How to Store Balsamic Vinegar Once Opened
There are several steps to follow to keep balsamic vinegar fresh once opened. You should:
- Ensure the bottle is tightly sealed and replace the lid if necessary.
- Keep it in a cool, dark place, with a regular temperature between 15C to 25C (59F to 78F). However, if the temperature exceeds that slightly, it will still be safe to eat.
- Keep it in a dark bottle, as light can affect the quality of the vinegar, although this isn’t a necessity.
- Avoid putting it in the refrigerator. Though this will keep it cool for salads, the temperature may change its flavor. Additionally, condensation can cause the vinegar to become diluted.
Why Does My Balsamic Vinegar Have Chunks In It?
Like other foods, sometimes balsamic vinegar will become chunky. This is known as a “vinegar mother,” a bacteria colony that sits on top of the liquid. These bacteria consume alcoholic liquids, and it is caused by incomplete fermentation when the vinegar was created.
However, unlike other products, this bacteria is completely harmless and can be safely consumed without health problems. Try straining it with a coffee filter or paper towel if you want to take it out.

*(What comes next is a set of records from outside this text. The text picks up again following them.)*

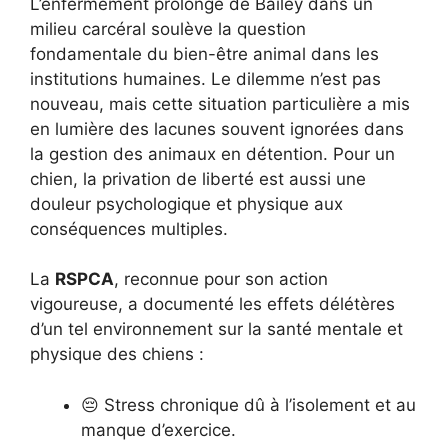
L’enfermement prolongé de Bailey dans un
milieu carcéral soulève la question
fondamentale du bien-être animal dans les
institutions humaines. Le dilemme n’est pas
nouveau, mais cette situation particulière a mis
en lumière des lacunes souvent ignorées dans
la gestion des animaux en détention. Pour un
chien, la privation de liberté est aussi une
douleur psychologique et physique aux
conséquences multiples.
La
RSPCA
, reconnue pour son action
vigoureuse, a documenté les effets délétères
d’un tel environnement sur la santé mentale et
physique des chiens :
😔 Stress chronique dû à l’isolement et au
manque d’exercice.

Additionally, removing the vinegar mother and adding white wine to it will allow you to create your own vinegar.
Is Balsamic Vinegar Supposed to Be Thick?
The type of balsamic vinegar purchased can affect its texture.
In particular, a balsamic glaze is thicker than regular vinegar and is often used for drizzling over food. Older and concentrated vinegar may be thicker.
It is perfectly safe for consumption.
What Color Should Balsamic Vinegar Be?
There are two main types of balsamic vinegar – white and dark.
White balsamic vinegar, as the name indicates, should be clear. However, oxidation may cause it to become a darker or amber color.
Dark balsamic vinegar should be a dark brown color.
To Sum Up
Balsamic vinegar is a condiment with numerous health benefits. It can provide a delicious touch of acidity or sweetness to a dish.
Since its natural qualities prevent harmful bacteria from forming, it can essentially be stored indefinitely.
However, some signs indicate that its quality has deteriorated and will no longer taste as good.